What you are asked to do → Transcribe verbatim the span of lines that opens with the line containing "export JAVA_HOME CLASSPATH PATH" and closes with the last line of the data below.
[Data for this task — start]
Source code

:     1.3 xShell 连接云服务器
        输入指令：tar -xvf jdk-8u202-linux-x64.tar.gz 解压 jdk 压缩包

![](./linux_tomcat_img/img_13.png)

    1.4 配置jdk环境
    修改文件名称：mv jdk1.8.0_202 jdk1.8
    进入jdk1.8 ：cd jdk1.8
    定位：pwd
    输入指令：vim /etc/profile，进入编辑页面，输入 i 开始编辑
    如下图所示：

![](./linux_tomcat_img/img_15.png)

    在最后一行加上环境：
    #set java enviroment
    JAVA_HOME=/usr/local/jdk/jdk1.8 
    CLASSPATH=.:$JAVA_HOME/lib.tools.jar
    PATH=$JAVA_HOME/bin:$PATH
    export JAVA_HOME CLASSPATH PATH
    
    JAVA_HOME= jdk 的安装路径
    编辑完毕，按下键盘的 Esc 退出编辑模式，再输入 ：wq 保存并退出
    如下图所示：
[Data for this task — finish]
Output for this task →
    export JAVA_HOME CLASSPATH PATH
    
    JAVA_HOME= jdk 的安装路径
    编辑完毕，按下键盘的 Esc 退出编辑模式，再输入 ：wq 保存并退出
    如下图所示：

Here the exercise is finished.